Mój kolega, też diagnosta, z kilkunastoletnim stażem w zawodzie wreszcie mnie oświecił:
– Andrzej, aleś ty głupi, tak musi być. To prawo musi być tak pokręcone i skomplikowane. Zobacz, ilu różnych interpretatorów z tego żyje. Podeprą się opinią pracownika MI, prawnika i już można zorganizować cykl szkoleń po 300 zł od główki. A za chwilę inny prawnik wyda inną opinię, sprzeczną z tamtą, i następny cykl szkoleń po 350 zł od człowieka. i tak w kółko… Istne perpetum mobile.
Fiedorowicz
02/08/2011 12:38:43
Sami sobie
Przyjazne państwo -to trzeba nazwać chore państwo.Bo w normalnym państwie nie było by takich rozbieżności w interpretacji prawa , za które to bzdety tylko diagnosta ponosi odpowiedzialność i za które może być karany z każdej strony i wszyscy do niego mają pretensję – jak robi dobrze to pracodawca go naciska .Jak będzie odpuszczał -bo słyszy -jak ty nie zrobisz to tamta stacja zrobi -a na tamtej stacji właściciel – napisze gość z uprawnieniami ,bo nie zasługuje aby go nazywać diagnostą -bo on jest tylko od stawiania pieczątek – a sprawdzeniem pojazdu zajmuje się mechanik który nie ma pojęcia o tym co robi -najważniejsze jest aby był zysk, i takie stację się uwielbia.Ale jak można wyeliminować taką patologie -jak sami tego nie zrobimy to nikt tego nie zrobi – po co tworzyć następne stacje – dla nie których fabryki pieniędzy.Dlaczego Stacja Kontroli pojazdów ma wykonywać badania techniczne -niech sprawdza jak klient chce stan techniczny jego pojazdu ,niech ustawi mu światła -przecież to wpłynie na poprawę bezpieczeństwa -czy to tak trudno zrozumieć
ak
02/08/2011 11:48:28
czarna rozpacz
Tak siedzę sobie nad pismem SITKomu (na pewno wielu z Was je otrzymało)i płakać mi się chce. Wg ich interpretacji prawie wszystko robię źle i za wszystko straszą mnie paragrafami. Przyczepę lekką sam robiłem zawsze bezterminowo. Źle, powinna być co roku.

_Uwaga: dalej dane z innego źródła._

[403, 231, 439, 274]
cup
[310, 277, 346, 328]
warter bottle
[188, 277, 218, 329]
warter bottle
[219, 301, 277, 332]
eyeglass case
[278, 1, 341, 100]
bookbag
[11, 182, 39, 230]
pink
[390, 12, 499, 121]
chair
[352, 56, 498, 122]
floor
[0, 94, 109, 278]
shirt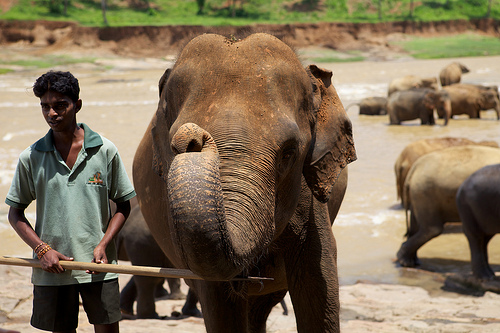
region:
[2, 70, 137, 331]
An Indian guy in a green shirt and black shorts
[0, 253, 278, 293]
A pole used to control Elephants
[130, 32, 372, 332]
An Elephant with their trunk up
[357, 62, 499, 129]
Many Elephants in a river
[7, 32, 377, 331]
A man controlling an Elephant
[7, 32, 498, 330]
A guy with a bunch of Elephants at a river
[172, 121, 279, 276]
the curled trunk of an elephant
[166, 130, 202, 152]
the nostrils of an elephant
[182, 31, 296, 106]
the bumpy forehead of an elephant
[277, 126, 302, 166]
the darkened left eye of an elephant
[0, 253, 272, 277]
a wooden training stick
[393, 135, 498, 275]
the sides of three elephants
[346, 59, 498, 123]
several elephants standing in river water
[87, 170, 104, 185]
an emblem on the front of a man's shirt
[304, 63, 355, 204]
the floppy ear of an elephant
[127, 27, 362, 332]
large brown elephant with curled trunk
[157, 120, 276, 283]
brown curled elephant trunk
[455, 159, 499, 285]
back end of black elephant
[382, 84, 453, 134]
distant elephant standing in water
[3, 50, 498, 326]
area of water behind large elephant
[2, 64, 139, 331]
man with black hair holding stick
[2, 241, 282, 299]
long stick in man's hands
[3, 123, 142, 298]
men's green polo style shirt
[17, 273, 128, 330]
men's green casual shorts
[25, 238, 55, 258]
bracelets on right wrist of man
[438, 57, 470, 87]
elephant in the water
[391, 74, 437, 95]
elephant in the water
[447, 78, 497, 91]
elephant in the water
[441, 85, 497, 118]
elephant in the water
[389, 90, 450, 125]
elephant in the water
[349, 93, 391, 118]
elephant in the water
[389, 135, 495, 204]
elephant in the water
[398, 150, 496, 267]
elephant in the water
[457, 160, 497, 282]
elephant in the water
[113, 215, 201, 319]
elephant in the water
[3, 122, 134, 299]
A light green shirt on a boy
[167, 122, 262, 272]
An elephant's curved trunk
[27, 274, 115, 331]
Black shorts on a boy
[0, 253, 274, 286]
A light brown pole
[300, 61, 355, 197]
A dirt encrusted ear on an elephant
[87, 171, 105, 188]
A logo on a shirt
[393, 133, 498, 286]
Three elephants in water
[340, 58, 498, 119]
A group of elephants in water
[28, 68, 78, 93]
Black hair on a man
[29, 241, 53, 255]
Bracelets on a man's wrist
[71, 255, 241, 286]
the stick is tan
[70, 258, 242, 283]
the stick is wooden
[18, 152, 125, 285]
the shirt is green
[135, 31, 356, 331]
a small grey elephant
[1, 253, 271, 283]
a long wooden stick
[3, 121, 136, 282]
a green polo shirt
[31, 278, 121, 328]
a pair of black shorts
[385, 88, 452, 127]
an elephant standing in water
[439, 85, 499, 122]
an elephant standing in water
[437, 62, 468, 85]
an elephant standing in water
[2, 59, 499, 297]
a muddy river of water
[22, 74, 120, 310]
A man in a green shirt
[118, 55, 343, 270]
a elephantStanding next to a man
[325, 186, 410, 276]
A very muddy river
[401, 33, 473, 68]
A patch of green grass in the background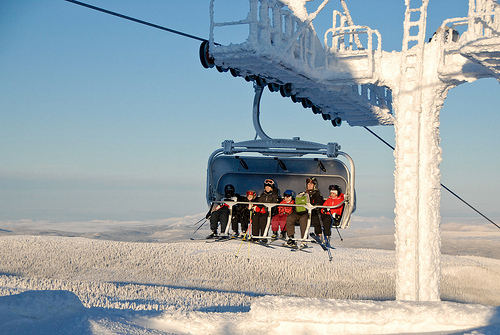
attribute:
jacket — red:
[316, 193, 345, 215]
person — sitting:
[284, 174, 321, 251]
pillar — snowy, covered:
[387, 81, 448, 303]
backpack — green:
[294, 190, 310, 215]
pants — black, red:
[269, 215, 289, 235]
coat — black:
[256, 188, 278, 208]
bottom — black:
[250, 208, 270, 242]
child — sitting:
[235, 191, 256, 233]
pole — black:
[333, 217, 344, 243]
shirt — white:
[215, 194, 237, 209]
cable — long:
[67, 0, 214, 47]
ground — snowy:
[6, 300, 499, 334]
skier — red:
[285, 172, 319, 248]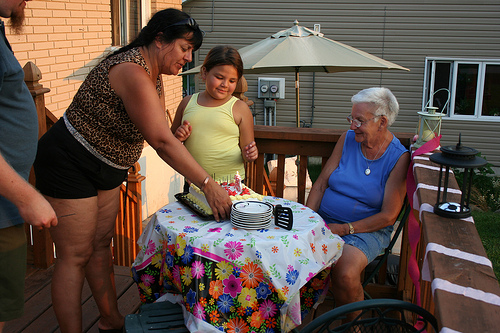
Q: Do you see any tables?
A: Yes, there is a table.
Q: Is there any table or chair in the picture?
A: Yes, there is a table.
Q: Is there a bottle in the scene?
A: No, there are no bottles.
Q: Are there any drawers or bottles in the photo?
A: No, there are no bottles or drawers.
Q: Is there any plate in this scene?
A: Yes, there is a plate.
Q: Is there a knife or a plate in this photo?
A: Yes, there is a plate.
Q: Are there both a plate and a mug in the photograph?
A: No, there is a plate but no mugs.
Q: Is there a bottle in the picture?
A: No, there are no bottles.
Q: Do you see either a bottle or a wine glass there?
A: No, there are no bottles or wine glasses.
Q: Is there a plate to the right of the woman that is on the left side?
A: Yes, there is a plate to the right of the woman.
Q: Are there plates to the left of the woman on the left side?
A: No, the plate is to the right of the woman.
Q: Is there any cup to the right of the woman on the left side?
A: No, there is a plate to the right of the woman.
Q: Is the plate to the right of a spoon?
A: No, the plate is to the right of the woman.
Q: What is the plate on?
A: The plate is on the table.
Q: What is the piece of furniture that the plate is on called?
A: The piece of furniture is a table.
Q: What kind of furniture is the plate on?
A: The plate is on the table.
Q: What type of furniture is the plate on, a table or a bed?
A: The plate is on a table.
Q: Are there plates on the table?
A: Yes, there is a plate on the table.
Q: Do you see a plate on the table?
A: Yes, there is a plate on the table.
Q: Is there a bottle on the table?
A: No, there is a plate on the table.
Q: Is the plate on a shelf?
A: No, the plate is on the table.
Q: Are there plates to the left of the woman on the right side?
A: Yes, there is a plate to the left of the woman.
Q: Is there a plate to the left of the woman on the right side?
A: Yes, there is a plate to the left of the woman.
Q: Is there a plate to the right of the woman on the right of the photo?
A: No, the plate is to the left of the woman.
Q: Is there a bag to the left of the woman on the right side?
A: No, there is a plate to the left of the woman.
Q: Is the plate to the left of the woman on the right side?
A: Yes, the plate is to the left of the woman.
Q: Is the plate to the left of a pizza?
A: No, the plate is to the left of the woman.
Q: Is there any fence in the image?
A: No, there are no fences.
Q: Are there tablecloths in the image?
A: Yes, there is a tablecloth.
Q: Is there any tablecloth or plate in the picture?
A: Yes, there is a tablecloth.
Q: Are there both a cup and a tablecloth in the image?
A: No, there is a tablecloth but no cups.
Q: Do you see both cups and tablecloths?
A: No, there is a tablecloth but no cups.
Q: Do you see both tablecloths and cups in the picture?
A: No, there is a tablecloth but no cups.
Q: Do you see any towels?
A: No, there are no towels.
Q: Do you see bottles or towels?
A: No, there are no towels or bottles.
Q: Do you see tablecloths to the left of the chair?
A: Yes, there is a tablecloth to the left of the chair.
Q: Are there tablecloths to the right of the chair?
A: No, the tablecloth is to the left of the chair.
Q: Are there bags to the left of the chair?
A: No, there is a tablecloth to the left of the chair.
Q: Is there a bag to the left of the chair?
A: No, there is a tablecloth to the left of the chair.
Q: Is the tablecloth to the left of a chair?
A: Yes, the tablecloth is to the left of a chair.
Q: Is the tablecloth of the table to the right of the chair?
A: No, the tablecloth is to the left of the chair.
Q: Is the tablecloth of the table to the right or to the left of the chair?
A: The tablecloth is to the left of the chair.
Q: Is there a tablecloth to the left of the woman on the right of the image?
A: Yes, there is a tablecloth to the left of the woman.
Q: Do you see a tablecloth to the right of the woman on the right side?
A: No, the tablecloth is to the left of the woman.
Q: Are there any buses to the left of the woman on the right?
A: No, there is a tablecloth to the left of the woman.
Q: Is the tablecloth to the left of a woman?
A: Yes, the tablecloth is to the left of a woman.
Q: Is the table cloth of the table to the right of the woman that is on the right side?
A: No, the tablecloth is to the left of the woman.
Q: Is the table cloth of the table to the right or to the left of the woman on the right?
A: The tablecloth is to the left of the woman.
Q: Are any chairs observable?
A: Yes, there is a chair.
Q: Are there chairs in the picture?
A: Yes, there is a chair.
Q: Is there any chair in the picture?
A: Yes, there is a chair.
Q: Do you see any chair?
A: Yes, there is a chair.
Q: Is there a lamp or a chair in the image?
A: Yes, there is a chair.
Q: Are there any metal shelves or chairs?
A: Yes, there is a metal chair.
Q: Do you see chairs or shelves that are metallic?
A: Yes, the chair is metallic.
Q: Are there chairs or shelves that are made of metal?
A: Yes, the chair is made of metal.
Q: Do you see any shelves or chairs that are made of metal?
A: Yes, the chair is made of metal.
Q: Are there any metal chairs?
A: Yes, there is a metal chair.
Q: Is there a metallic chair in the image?
A: Yes, there is a metal chair.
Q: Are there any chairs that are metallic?
A: Yes, there is a chair that is metallic.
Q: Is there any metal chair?
A: Yes, there is a chair that is made of metal.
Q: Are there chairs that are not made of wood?
A: Yes, there is a chair that is made of metal.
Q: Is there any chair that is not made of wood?
A: Yes, there is a chair that is made of metal.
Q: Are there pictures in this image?
A: No, there are no pictures.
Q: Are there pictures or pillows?
A: No, there are no pictures or pillows.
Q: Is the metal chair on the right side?
A: Yes, the chair is on the right of the image.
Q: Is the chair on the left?
A: No, the chair is on the right of the image.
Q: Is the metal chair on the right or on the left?
A: The chair is on the right of the image.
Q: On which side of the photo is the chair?
A: The chair is on the right of the image.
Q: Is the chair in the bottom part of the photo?
A: Yes, the chair is in the bottom of the image.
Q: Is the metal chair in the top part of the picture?
A: No, the chair is in the bottom of the image.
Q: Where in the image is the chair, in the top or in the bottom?
A: The chair is in the bottom of the image.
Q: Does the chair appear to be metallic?
A: Yes, the chair is metallic.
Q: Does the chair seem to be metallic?
A: Yes, the chair is metallic.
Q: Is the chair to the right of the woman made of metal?
A: Yes, the chair is made of metal.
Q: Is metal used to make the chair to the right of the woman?
A: Yes, the chair is made of metal.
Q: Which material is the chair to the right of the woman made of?
A: The chair is made of metal.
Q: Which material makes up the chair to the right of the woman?
A: The chair is made of metal.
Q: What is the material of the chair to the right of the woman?
A: The chair is made of metal.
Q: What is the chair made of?
A: The chair is made of metal.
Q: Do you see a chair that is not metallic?
A: No, there is a chair but it is metallic.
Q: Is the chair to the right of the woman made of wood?
A: No, the chair is made of metal.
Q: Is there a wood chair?
A: No, there is a chair but it is made of metal.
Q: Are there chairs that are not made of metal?
A: No, there is a chair but it is made of metal.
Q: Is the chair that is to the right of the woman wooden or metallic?
A: The chair is metallic.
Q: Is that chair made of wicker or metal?
A: The chair is made of metal.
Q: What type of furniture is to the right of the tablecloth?
A: The piece of furniture is a chair.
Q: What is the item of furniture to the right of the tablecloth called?
A: The piece of furniture is a chair.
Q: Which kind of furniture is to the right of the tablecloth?
A: The piece of furniture is a chair.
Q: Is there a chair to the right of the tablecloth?
A: Yes, there is a chair to the right of the tablecloth.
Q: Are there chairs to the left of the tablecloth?
A: No, the chair is to the right of the tablecloth.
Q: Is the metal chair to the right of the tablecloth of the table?
A: Yes, the chair is to the right of the tablecloth.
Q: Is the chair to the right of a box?
A: No, the chair is to the right of the tablecloth.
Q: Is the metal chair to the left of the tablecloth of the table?
A: No, the chair is to the right of the tablecloth.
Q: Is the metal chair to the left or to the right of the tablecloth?
A: The chair is to the right of the tablecloth.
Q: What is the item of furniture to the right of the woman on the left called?
A: The piece of furniture is a chair.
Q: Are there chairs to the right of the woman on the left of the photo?
A: Yes, there is a chair to the right of the woman.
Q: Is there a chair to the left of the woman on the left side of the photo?
A: No, the chair is to the right of the woman.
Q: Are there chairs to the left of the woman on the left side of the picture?
A: No, the chair is to the right of the woman.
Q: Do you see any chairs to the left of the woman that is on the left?
A: No, the chair is to the right of the woman.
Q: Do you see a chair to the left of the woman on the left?
A: No, the chair is to the right of the woman.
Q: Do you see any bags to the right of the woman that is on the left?
A: No, there is a chair to the right of the woman.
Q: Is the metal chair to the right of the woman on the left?
A: Yes, the chair is to the right of the woman.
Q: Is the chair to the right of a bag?
A: No, the chair is to the right of the woman.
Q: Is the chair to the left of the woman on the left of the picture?
A: No, the chair is to the right of the woman.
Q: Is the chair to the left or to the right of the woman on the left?
A: The chair is to the right of the woman.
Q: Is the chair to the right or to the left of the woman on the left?
A: The chair is to the right of the woman.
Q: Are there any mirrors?
A: No, there are no mirrors.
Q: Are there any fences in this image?
A: No, there are no fences.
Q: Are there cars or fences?
A: No, there are no fences or cars.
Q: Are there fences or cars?
A: No, there are no fences or cars.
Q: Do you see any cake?
A: Yes, there is a cake.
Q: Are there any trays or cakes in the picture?
A: Yes, there is a cake.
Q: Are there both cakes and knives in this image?
A: No, there is a cake but no knives.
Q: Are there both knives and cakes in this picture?
A: No, there is a cake but no knives.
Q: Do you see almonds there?
A: No, there are no almonds.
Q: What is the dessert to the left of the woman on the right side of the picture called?
A: The dessert is a cake.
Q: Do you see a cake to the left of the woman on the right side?
A: Yes, there is a cake to the left of the woman.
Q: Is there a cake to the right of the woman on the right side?
A: No, the cake is to the left of the woman.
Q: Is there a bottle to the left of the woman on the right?
A: No, there is a cake to the left of the woman.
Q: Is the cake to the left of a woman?
A: Yes, the cake is to the left of a woman.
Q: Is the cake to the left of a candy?
A: No, the cake is to the left of a woman.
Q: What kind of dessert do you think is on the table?
A: The dessert is a cake.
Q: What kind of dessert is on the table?
A: The dessert is a cake.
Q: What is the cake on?
A: The cake is on the table.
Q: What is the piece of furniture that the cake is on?
A: The piece of furniture is a table.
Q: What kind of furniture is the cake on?
A: The cake is on the table.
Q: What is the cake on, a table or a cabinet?
A: The cake is on a table.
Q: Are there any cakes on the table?
A: Yes, there is a cake on the table.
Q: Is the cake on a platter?
A: No, the cake is on the table.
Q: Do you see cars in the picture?
A: No, there are no cars.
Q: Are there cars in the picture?
A: No, there are no cars.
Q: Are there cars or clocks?
A: No, there are no cars or clocks.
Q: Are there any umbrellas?
A: Yes, there is an umbrella.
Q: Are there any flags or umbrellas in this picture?
A: Yes, there is an umbrella.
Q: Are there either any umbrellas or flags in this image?
A: Yes, there is an umbrella.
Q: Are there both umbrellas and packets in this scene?
A: No, there is an umbrella but no packets.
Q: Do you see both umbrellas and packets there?
A: No, there is an umbrella but no packets.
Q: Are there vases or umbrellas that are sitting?
A: Yes, the umbrella is sitting.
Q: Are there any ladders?
A: No, there are no ladders.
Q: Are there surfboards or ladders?
A: No, there are no ladders or surfboards.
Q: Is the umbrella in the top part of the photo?
A: Yes, the umbrella is in the top of the image.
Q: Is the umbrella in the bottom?
A: No, the umbrella is in the top of the image.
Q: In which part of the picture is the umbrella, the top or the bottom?
A: The umbrella is in the top of the image.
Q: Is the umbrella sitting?
A: Yes, the umbrella is sitting.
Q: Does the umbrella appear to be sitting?
A: Yes, the umbrella is sitting.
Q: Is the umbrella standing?
A: No, the umbrella is sitting.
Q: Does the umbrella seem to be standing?
A: No, the umbrella is sitting.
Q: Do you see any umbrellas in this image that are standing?
A: No, there is an umbrella but it is sitting.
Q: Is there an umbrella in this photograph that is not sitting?
A: No, there is an umbrella but it is sitting.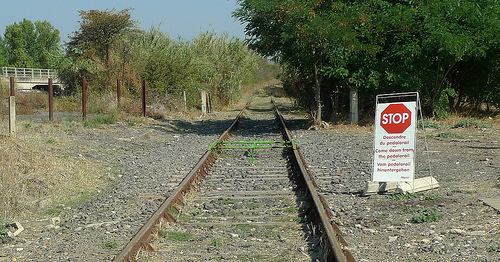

Przy ustalaniu danych do dipu nie pobierałem opłaty 60 zł za ustalenie danych. Źle i znowu paragrafy za rujnowanie budżetu. A co ja mam zrobić jak przy przeglądzie, jak nie ma miejsca w dowodzie i trzeba wystawić zaświadczenie, a brakuje liczby osi? Też pobierać 60 zł za ustalenie danych? O tym nie napisali. Ale znając życie, co bym nie zrobił będzie źle. Czarna rozpacz.
Pozdrawiam
Andrzej.
Przyjazne SKP wg. Andrzeja.
01/08/2011 22:18:55
Nic dodać, nic ująć!
Ja także tak myślę. Więc jest dobrze! A do tego jestem przekonany, że wielu z nas także tak myśli. Więc jest jeszcze lepiej, bo istnieje między nami nić porozumienia, jak to wszystko ma wyglądać. Więc do boju!